Due to the coronavirus pandemic, hundreds of thousands of post-secondary students in Canada spent their summers without employment — sparking major concerns about footing the bill for the fall semester.

The Canadian government introduced two income programs over the summer, including the Canadian Emergency Response Benefit, which provided $2,000 a month for up to seven months to those laid off from their jobs due to the pandemic.

Many students did not qualify under CERB’s terms, and the government extended the program to include the Canadian Student Emergency Benefit, which students were eligible to receive $5,000 over the four-month summer. 

However, the grant only covered a portion of tuition at Western University — textbooks, rent, groceries aside.

Now faced with ever-changing government restrictions on businesses as Ontario leaves its second lockdown, students’ options for income during the school year are limited.

Hannah Baksh, a first-year student in Social Science, said that CESB provided her with an income after losing her full-time job opportunity this summer.

“This [job] was supposed to help me pay for living expenses.

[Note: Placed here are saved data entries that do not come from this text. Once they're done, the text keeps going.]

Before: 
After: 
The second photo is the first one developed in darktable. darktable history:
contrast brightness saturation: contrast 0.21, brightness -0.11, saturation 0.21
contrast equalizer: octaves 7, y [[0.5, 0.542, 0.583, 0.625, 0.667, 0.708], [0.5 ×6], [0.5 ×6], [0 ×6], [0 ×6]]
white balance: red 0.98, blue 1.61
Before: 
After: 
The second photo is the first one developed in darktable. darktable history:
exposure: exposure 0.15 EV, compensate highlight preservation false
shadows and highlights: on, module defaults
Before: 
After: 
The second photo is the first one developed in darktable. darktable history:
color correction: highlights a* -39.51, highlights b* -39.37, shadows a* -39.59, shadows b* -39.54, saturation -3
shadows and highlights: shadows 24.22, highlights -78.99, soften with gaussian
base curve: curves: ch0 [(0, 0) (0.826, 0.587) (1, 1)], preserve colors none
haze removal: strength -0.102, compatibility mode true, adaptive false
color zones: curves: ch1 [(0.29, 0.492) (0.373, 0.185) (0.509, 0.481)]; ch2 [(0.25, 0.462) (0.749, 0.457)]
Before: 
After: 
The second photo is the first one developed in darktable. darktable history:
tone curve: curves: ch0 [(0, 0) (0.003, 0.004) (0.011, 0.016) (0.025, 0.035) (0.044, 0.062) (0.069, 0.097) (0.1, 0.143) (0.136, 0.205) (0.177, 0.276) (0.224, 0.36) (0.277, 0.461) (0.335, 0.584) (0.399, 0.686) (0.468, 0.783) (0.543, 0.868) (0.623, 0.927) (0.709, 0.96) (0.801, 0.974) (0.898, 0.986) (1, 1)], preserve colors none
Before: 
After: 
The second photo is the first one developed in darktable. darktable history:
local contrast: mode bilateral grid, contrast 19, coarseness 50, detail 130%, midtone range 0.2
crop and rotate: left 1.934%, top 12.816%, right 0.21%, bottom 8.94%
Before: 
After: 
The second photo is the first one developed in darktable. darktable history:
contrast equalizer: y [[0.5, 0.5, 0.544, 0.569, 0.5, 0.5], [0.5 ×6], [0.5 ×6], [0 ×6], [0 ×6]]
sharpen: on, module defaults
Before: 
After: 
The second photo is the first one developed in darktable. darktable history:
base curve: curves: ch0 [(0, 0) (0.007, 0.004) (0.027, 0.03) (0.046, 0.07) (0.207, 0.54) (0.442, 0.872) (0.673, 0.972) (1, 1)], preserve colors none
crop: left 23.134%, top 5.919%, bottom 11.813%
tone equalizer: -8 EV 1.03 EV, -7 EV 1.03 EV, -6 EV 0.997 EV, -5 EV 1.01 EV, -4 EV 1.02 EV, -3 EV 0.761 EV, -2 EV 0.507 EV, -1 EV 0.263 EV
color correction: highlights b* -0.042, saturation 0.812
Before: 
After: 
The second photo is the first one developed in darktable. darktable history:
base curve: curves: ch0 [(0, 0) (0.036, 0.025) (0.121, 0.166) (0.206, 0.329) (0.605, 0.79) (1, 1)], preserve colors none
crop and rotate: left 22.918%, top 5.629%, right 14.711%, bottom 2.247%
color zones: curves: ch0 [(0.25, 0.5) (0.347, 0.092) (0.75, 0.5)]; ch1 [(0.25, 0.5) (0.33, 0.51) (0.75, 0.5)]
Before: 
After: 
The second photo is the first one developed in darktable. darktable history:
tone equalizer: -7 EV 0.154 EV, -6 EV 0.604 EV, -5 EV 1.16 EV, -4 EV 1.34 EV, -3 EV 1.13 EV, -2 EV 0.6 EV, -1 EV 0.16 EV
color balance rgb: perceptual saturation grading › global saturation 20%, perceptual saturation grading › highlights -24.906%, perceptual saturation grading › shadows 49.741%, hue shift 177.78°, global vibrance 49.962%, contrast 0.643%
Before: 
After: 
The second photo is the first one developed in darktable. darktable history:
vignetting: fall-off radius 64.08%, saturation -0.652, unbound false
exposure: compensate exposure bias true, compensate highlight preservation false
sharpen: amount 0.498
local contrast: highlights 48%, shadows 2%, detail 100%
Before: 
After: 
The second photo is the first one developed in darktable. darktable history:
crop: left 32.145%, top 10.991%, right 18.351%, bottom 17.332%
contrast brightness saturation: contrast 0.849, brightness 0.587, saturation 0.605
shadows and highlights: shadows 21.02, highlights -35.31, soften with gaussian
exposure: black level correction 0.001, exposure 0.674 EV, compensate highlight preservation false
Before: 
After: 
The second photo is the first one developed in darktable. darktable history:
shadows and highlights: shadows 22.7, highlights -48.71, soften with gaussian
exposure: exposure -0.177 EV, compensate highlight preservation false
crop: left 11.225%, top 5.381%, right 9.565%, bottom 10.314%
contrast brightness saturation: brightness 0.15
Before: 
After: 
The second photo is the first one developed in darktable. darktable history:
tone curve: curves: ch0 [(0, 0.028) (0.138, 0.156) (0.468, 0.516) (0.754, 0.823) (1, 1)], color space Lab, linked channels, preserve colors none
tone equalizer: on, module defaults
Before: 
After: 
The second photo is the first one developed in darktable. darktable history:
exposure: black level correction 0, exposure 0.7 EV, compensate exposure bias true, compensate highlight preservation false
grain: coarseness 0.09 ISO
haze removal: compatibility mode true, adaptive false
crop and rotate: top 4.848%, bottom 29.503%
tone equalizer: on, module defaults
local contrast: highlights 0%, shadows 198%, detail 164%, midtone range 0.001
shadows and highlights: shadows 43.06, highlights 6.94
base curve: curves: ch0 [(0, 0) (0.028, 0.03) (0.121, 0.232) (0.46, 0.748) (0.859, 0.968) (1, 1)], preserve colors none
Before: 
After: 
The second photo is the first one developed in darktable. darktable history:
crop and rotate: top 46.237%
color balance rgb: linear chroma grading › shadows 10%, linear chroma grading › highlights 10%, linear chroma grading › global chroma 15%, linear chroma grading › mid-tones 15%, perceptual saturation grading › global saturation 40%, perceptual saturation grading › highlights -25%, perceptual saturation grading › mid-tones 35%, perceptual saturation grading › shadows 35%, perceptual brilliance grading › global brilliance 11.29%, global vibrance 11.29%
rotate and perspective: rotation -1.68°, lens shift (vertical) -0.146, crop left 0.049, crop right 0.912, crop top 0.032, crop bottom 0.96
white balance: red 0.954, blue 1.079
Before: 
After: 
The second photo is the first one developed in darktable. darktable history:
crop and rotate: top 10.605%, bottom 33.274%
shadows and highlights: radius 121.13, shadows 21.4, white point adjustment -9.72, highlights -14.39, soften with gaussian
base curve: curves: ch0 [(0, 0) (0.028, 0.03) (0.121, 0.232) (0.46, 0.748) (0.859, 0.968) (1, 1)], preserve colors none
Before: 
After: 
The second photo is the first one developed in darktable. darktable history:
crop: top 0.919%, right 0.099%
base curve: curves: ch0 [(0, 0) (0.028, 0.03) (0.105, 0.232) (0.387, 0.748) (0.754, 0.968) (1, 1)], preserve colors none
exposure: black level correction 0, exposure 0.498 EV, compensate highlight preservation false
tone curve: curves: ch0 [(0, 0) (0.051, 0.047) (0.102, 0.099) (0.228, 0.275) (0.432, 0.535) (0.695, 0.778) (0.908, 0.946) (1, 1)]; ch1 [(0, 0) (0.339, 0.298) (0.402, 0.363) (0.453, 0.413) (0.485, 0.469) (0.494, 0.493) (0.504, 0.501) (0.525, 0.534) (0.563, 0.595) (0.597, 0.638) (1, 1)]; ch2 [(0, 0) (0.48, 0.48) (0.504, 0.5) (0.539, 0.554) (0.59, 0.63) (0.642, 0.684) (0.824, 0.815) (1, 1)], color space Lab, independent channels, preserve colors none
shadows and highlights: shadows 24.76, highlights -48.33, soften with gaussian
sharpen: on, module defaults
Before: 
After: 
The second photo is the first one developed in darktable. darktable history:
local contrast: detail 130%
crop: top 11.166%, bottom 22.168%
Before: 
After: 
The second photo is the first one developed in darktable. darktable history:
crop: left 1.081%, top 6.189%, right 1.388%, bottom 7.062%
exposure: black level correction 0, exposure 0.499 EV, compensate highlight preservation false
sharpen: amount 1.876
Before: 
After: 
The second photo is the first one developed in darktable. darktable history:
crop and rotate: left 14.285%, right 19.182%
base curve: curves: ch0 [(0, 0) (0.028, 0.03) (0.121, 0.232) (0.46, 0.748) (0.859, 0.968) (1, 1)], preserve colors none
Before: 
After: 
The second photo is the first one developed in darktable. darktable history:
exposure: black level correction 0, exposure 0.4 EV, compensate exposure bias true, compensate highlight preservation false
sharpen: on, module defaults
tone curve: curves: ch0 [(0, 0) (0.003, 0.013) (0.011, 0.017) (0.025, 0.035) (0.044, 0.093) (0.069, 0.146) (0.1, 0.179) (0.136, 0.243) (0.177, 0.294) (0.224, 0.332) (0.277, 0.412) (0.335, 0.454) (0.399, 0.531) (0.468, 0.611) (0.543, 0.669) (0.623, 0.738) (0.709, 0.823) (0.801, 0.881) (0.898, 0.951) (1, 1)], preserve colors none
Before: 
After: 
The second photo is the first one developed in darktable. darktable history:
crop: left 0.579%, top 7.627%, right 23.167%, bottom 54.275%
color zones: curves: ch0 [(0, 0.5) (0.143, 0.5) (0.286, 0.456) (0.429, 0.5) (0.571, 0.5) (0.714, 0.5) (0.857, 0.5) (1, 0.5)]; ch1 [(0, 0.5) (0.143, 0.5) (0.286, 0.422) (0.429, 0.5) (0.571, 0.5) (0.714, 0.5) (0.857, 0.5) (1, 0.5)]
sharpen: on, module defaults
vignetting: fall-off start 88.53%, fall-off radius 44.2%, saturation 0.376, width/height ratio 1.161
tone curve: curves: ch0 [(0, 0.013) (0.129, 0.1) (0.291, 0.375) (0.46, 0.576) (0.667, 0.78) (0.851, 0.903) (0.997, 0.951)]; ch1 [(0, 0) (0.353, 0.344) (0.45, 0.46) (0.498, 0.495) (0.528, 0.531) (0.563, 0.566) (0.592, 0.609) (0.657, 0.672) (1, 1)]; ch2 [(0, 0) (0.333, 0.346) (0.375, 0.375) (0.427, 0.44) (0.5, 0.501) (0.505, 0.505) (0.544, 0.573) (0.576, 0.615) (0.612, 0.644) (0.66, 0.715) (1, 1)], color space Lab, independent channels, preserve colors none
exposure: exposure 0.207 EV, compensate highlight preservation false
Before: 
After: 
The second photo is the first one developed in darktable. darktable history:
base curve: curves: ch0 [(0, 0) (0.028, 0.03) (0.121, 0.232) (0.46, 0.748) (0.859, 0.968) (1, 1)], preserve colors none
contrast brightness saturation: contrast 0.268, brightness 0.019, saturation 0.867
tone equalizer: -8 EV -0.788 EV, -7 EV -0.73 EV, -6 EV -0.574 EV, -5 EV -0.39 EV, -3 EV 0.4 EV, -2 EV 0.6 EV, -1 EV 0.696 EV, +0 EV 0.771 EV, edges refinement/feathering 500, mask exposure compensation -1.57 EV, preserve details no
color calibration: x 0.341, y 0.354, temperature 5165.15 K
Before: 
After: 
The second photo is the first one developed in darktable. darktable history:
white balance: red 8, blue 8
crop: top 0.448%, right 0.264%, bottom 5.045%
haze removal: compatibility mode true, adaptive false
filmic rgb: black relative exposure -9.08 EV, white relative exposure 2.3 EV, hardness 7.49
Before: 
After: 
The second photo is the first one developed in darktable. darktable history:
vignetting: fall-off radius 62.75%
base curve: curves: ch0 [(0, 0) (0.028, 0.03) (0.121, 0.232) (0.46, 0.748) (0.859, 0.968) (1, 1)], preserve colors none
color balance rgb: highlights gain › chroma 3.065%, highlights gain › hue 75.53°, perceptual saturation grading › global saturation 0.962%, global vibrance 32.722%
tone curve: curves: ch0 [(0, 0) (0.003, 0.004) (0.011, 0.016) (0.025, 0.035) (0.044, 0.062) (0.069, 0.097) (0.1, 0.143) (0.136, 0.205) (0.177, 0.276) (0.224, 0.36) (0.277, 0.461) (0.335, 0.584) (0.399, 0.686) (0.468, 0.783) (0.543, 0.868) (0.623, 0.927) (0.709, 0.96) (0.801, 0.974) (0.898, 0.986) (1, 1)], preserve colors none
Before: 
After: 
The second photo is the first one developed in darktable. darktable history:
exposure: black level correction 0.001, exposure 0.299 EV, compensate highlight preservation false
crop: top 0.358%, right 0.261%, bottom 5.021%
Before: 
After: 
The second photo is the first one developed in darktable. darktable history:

But unfortunately due to COVID-19, everyone began working remotely and they chose not to hire a summer student.”

Baksh mentions that she feels some, but not all, students have been treated fairly by government benefit programs.

“Some students I know have to finance themselves, and not being able to find summer employment seriously affected their ability to pay for school, meaning that CESB or CERB was certainly helpful,” she said.

Baksh also said she is frustrated with the lack of government funding for students during the school year, as CESB stopped funding students in the fall. She would like to see the government create a novel benefit program for students, especially following cuts to the Ontario Student Assistance Program in 2019, making fewer students eligible for funding.

Western increased bursary funding for students and introduced the Student Relief Fund for those struggling to pay tuition. The Canadian government has doubled student grants for this school year, but many students still hang in the balance.

“People are still impacted by COVID-19 and with cases continuing to rise, financial help for students shouldn’t stop just because school started again,” Baksh said.

Sydney Joao, a fourth-year criminology student, said she lost her job at the Thompson Recreation and Athletic Centre when it closed for the remainder of the school year in March.

“I was unable to find summer employment the first few months of summer break as nothing was open, and I didn’t feel like it was worth the risk to work for $14 an hour,” Joao said.

Joao feels that the government swiftly provided students with the appropriate financial resources needed to assist with expenses, helping them save for the upcoming school year and feels an additional funding program for students during the school year would be unnecessary because there are other options for those in need.

“We will be paying for these services for the next couple decades and I don’t think we need another benefit program for all students,” Joao said. “I think there are enough pre-existing resources provided by Western as well as the government that students can access.”

The state of business closures and government benefit programs are constantly changing. Students can apply to the federal government's Canadian Recovery Benefit, aimed at those who are making a reduced income due to COVID-19.